Trade deficit rises over $3 billion in April, Communist China accounts for half: The U.S. trade deficit “increased to $57 billion in April” (Washington Post), an increase of $3.4 billion from the $53.6 billion recorded in March. Over half of the increase – $1.8 billion to be exact – came from Communist China.
Jackie Chan blames “some people” for flap over Taiwan election: Jackie Chan, who infuriated many Taiwanese by mocking their presidential election last year (twenty-fourth item), blamed “some people who purposefully took certain words from me and developed them without limit, twisted them and arbitrarily put charges on me” (BBC) for it all, and had the audacity to insist he “‘meant well’ to the Taiwanese people” in belittling the vote.

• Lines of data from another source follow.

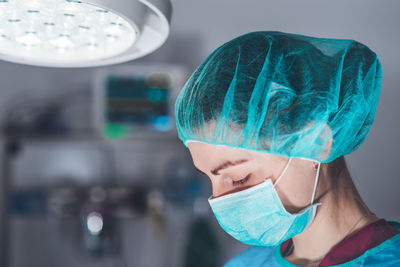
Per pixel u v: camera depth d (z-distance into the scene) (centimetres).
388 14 208
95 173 216
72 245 211
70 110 212
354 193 84
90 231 196
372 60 84
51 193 205
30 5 65
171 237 212
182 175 202
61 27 72
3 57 80
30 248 210
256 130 80
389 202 198
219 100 81
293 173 81
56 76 212
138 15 68
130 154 218
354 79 82
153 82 193
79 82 213
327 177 83
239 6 213
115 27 72
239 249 207
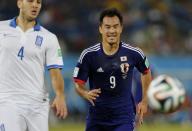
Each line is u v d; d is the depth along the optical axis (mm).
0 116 22781
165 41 74062
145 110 25906
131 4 78062
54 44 23500
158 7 78375
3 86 22859
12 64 22875
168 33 75500
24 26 23391
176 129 55438
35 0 23188
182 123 62062
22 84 22891
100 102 25297
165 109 31000
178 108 31234
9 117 22656
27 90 22922
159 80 31438
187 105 62281
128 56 25094
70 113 60625
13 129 22656
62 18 74625
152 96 30969
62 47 70312
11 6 71625
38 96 23094
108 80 25078
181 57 64938
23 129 23078
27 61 22922
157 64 64188
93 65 25141
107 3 77625
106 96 25266
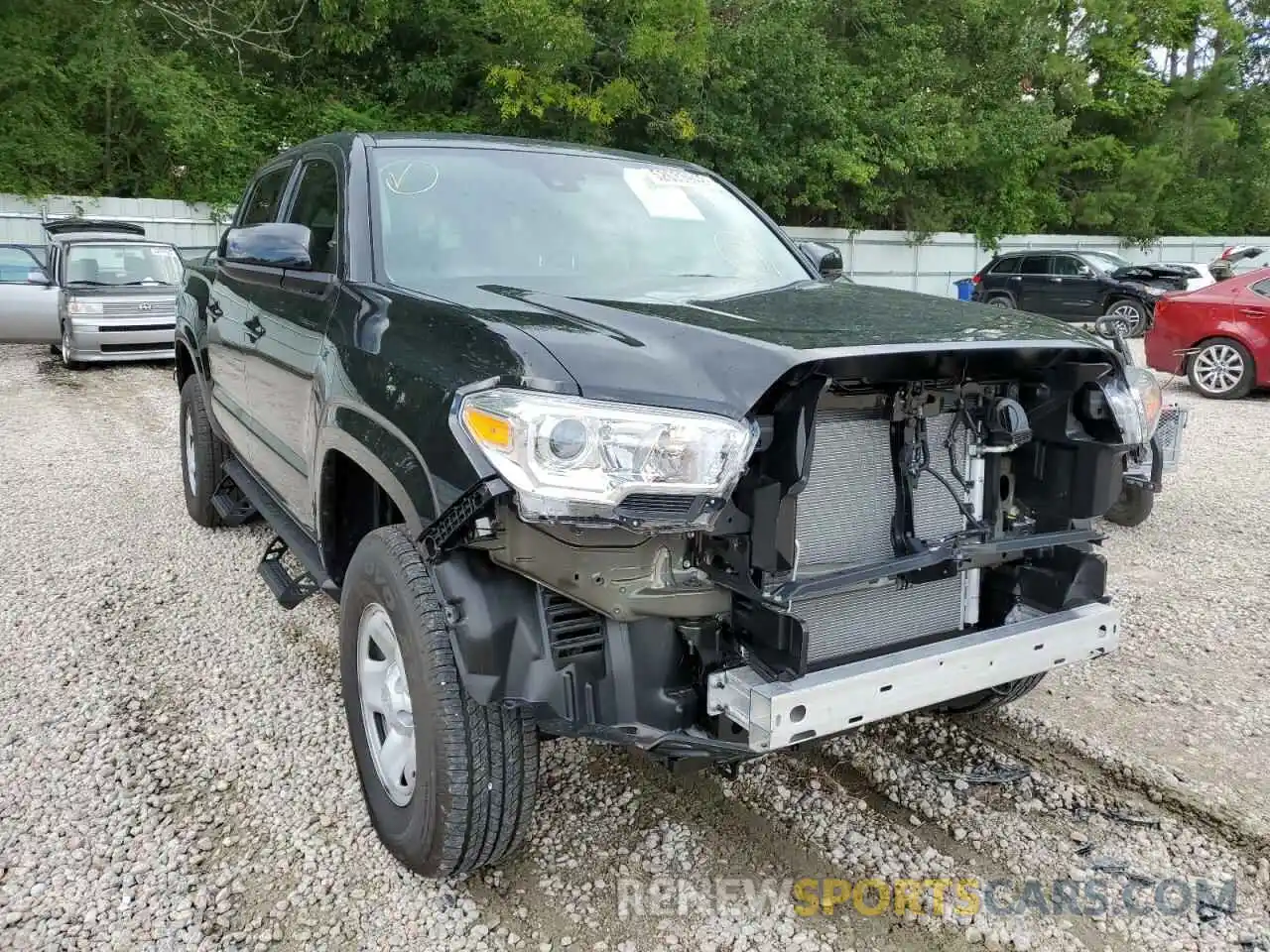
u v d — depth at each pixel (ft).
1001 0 86.48
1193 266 67.77
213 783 10.50
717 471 6.96
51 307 45.47
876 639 8.64
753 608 7.58
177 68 65.82
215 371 16.02
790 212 86.79
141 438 28.43
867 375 7.58
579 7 63.67
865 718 7.64
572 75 67.72
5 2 61.05
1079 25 103.81
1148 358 39.93
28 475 23.76
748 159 72.18
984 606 9.59
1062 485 8.91
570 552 7.25
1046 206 101.19
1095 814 10.09
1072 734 11.59
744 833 9.73
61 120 63.57
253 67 69.41
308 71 70.38
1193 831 9.76
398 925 8.38
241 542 18.48
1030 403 9.02
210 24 63.72
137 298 42.27
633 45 62.59
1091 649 8.96
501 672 7.33
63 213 62.28
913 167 82.99
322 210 11.96
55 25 62.80
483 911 8.55
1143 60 107.86
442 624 7.98
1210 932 8.35
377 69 70.64
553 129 69.00
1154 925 8.44
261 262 10.32
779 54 71.36
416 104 70.13
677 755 7.59
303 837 9.59
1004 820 9.97
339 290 10.44
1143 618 15.31
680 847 9.48
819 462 8.05
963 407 8.58
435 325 8.50
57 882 8.87
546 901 8.70
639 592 7.45
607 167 12.92
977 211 90.63
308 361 10.66
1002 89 89.15
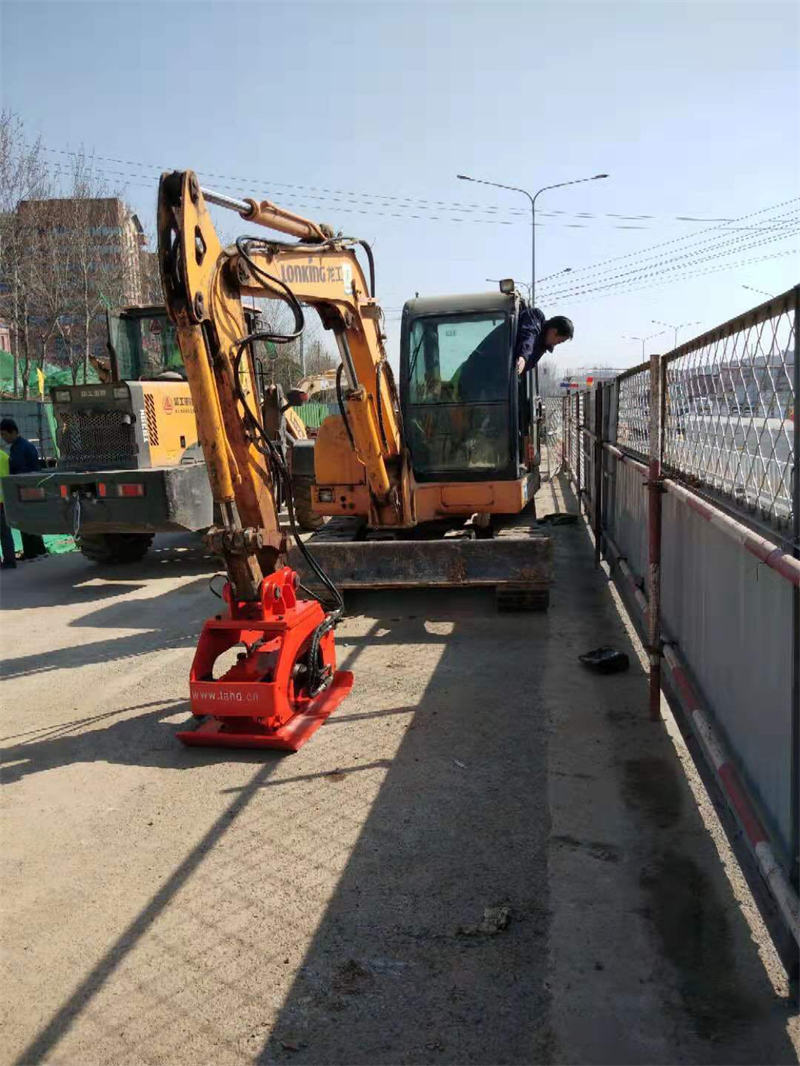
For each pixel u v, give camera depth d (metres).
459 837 3.78
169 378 10.41
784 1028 2.57
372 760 4.59
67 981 2.96
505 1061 2.52
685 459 4.38
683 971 2.86
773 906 2.74
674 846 3.63
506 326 7.87
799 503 2.50
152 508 8.77
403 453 7.84
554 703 5.28
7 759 4.83
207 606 8.34
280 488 5.59
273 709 4.79
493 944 3.04
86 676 6.29
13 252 22.44
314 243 6.36
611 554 8.19
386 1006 2.77
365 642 6.76
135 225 26.61
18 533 11.93
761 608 2.88
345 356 6.71
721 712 3.48
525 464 8.60
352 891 3.41
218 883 3.51
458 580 7.16
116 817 4.10
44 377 23.81
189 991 2.88
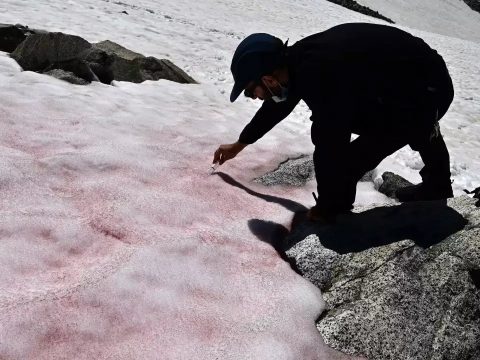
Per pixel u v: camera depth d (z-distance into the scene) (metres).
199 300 2.50
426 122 2.70
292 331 2.41
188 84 6.77
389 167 4.68
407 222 2.95
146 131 4.57
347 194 3.17
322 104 2.53
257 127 3.41
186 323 2.33
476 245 2.61
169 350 2.17
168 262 2.68
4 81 5.00
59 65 5.66
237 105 6.36
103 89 5.57
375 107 2.65
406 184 3.98
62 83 5.36
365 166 3.09
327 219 3.04
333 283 2.74
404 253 2.71
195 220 3.20
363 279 2.66
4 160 3.34
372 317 2.46
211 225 3.18
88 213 3.04
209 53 9.72
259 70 2.58
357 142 3.09
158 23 11.81
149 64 6.62
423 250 2.72
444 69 2.67
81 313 2.26
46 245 2.68
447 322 2.45
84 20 9.99
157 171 3.75
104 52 5.93
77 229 2.85
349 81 2.49
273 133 5.09
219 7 20.39
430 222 2.89
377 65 2.50
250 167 4.20
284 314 2.50
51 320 2.18
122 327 2.25
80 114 4.62
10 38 6.47
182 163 4.00
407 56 2.54
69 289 2.36
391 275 2.61
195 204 3.36
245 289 2.63
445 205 3.04
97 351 2.10
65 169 3.47
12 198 3.01
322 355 2.35
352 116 2.59
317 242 2.93
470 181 4.82
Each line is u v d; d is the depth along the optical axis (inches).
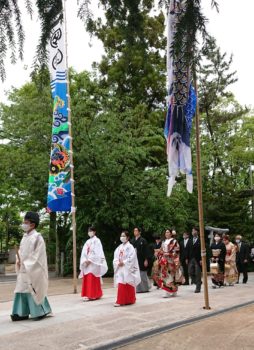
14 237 1603.1
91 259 462.6
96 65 972.6
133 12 187.5
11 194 1130.0
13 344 262.2
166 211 885.8
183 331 309.4
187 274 636.7
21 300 339.3
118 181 876.0
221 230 908.6
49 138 858.1
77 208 887.1
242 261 708.7
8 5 178.1
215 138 1250.6
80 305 421.1
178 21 165.0
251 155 1221.1
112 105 902.4
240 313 386.9
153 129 944.3
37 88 197.3
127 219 851.4
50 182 565.9
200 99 1242.6
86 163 859.4
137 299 469.1
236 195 1109.1
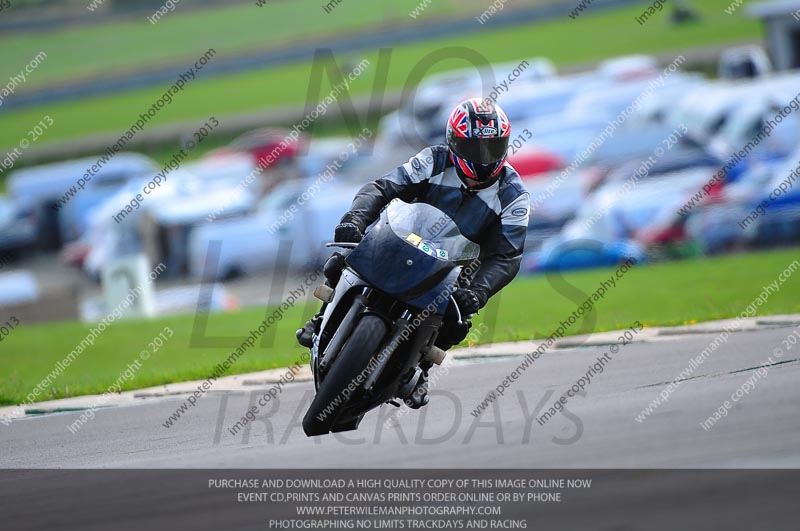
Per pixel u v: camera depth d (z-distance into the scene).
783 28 133.12
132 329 67.12
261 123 171.00
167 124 178.12
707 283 62.22
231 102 191.75
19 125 196.00
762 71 129.88
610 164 101.56
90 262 110.19
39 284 114.88
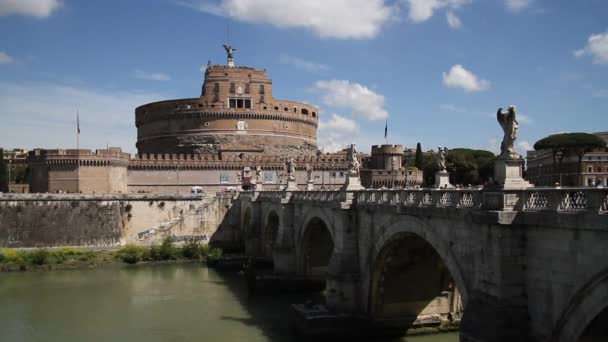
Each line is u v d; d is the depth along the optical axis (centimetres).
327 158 14600
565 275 2225
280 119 15975
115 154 12356
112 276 7831
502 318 2453
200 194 11000
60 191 11906
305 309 4719
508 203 2491
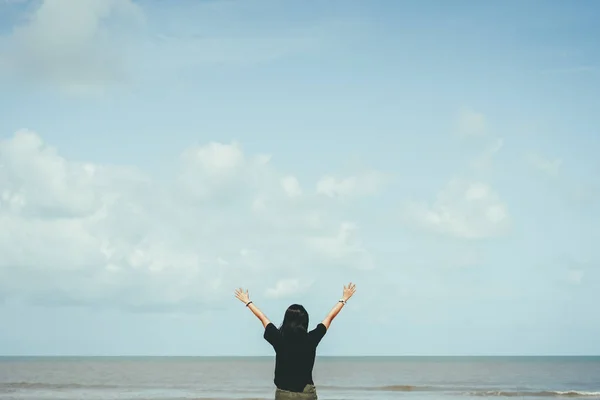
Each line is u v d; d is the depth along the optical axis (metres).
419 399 42.44
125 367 126.00
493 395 46.28
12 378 71.94
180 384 61.00
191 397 42.91
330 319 6.67
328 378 79.44
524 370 109.19
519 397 44.16
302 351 6.41
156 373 92.00
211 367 132.25
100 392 47.72
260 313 6.67
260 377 78.81
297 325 6.49
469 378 78.00
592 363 175.25
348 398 43.44
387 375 88.50
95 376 79.38
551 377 80.31
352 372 102.56
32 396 42.69
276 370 6.48
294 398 6.34
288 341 6.44
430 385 60.88
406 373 96.50
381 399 42.34
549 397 44.19
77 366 129.62
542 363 178.62
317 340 6.50
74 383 60.31
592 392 47.50
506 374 90.38
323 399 42.56
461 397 44.41
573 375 86.38
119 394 45.81
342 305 6.73
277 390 6.42
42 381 64.62
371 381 70.00
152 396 43.88
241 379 72.50
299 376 6.39
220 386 57.62
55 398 40.88
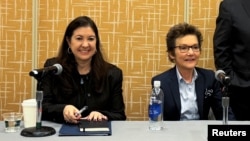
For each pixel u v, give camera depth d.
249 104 2.39
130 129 1.73
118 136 1.60
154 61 2.75
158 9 2.71
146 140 1.54
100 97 2.12
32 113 1.76
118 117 2.08
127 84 2.76
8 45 2.68
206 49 2.75
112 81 2.16
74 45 2.08
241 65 2.34
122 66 2.74
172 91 2.14
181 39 2.14
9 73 2.70
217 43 2.39
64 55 2.14
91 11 2.69
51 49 2.70
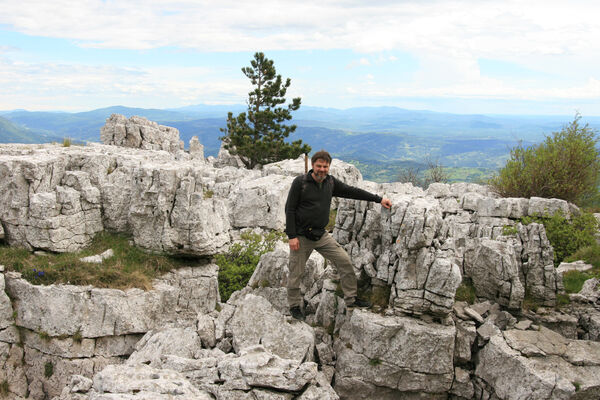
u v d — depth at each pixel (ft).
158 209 38.73
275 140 164.96
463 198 79.97
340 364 31.50
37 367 35.04
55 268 35.86
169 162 44.62
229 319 36.58
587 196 93.50
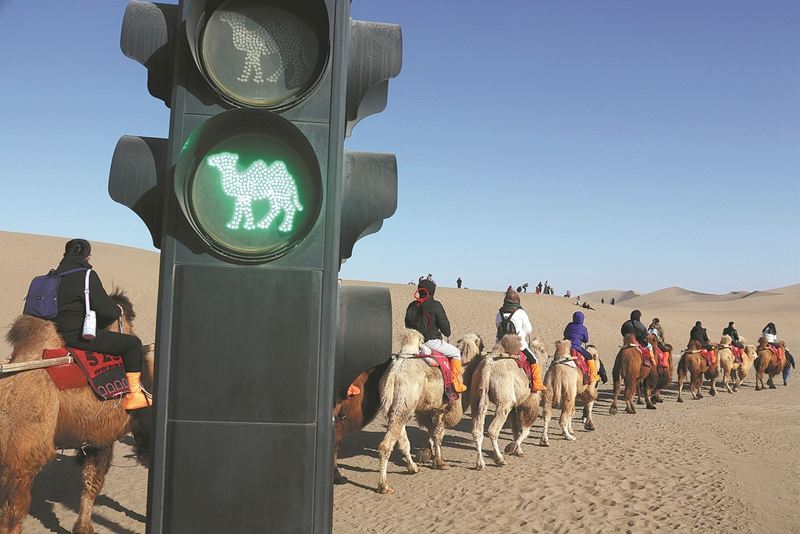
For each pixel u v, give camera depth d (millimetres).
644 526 6320
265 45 2393
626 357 15773
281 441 2258
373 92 2785
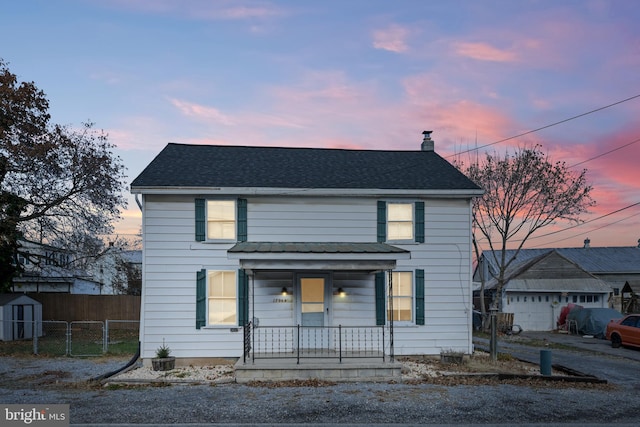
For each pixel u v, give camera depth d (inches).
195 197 625.0
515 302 1226.6
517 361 657.0
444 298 652.1
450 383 502.9
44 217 948.0
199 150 761.6
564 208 1161.4
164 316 608.4
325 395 443.5
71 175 937.5
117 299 1091.9
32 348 773.3
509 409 404.8
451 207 666.2
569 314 1167.0
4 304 862.5
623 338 866.8
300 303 614.2
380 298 631.8
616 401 443.8
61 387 480.4
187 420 363.3
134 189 600.7
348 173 698.8
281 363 523.2
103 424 350.3
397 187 650.2
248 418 369.4
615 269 1528.1
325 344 610.2
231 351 611.2
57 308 1083.9
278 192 627.8
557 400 440.1
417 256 653.3
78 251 1028.5
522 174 1181.1
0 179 893.8
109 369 585.9
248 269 560.1
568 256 1600.6
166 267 613.3
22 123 872.3
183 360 605.0
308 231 641.6
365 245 613.3
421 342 642.2
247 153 768.3
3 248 940.0
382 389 469.7
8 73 853.2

On Stalinist North Korea: James T. Hackett, Washington Times, joins those in praise of UN Ambassador-designate John Bolton for the anti-SNK Proliferation Security Initiative (next to last item). Donald MacIntyre, Time Asia, examines the approaching famine in SNK – although he’s a little weak on why the rest of the world is so reluctant to “help” (fifth, ninth, last, and next to last items) and the continuing disrespect the dovish South Korean government is giving SNK refugees. Robert Litwak and Kathryn Weathersby, of the Woodrow Wilson Center, examine Stalinist-in-chief Kim Jong-il and his father’s obsession with SNK’s survival, and then call for “a credible assurance from the United States that the regime itself is not in danger” (Washington Post). Will they never learn?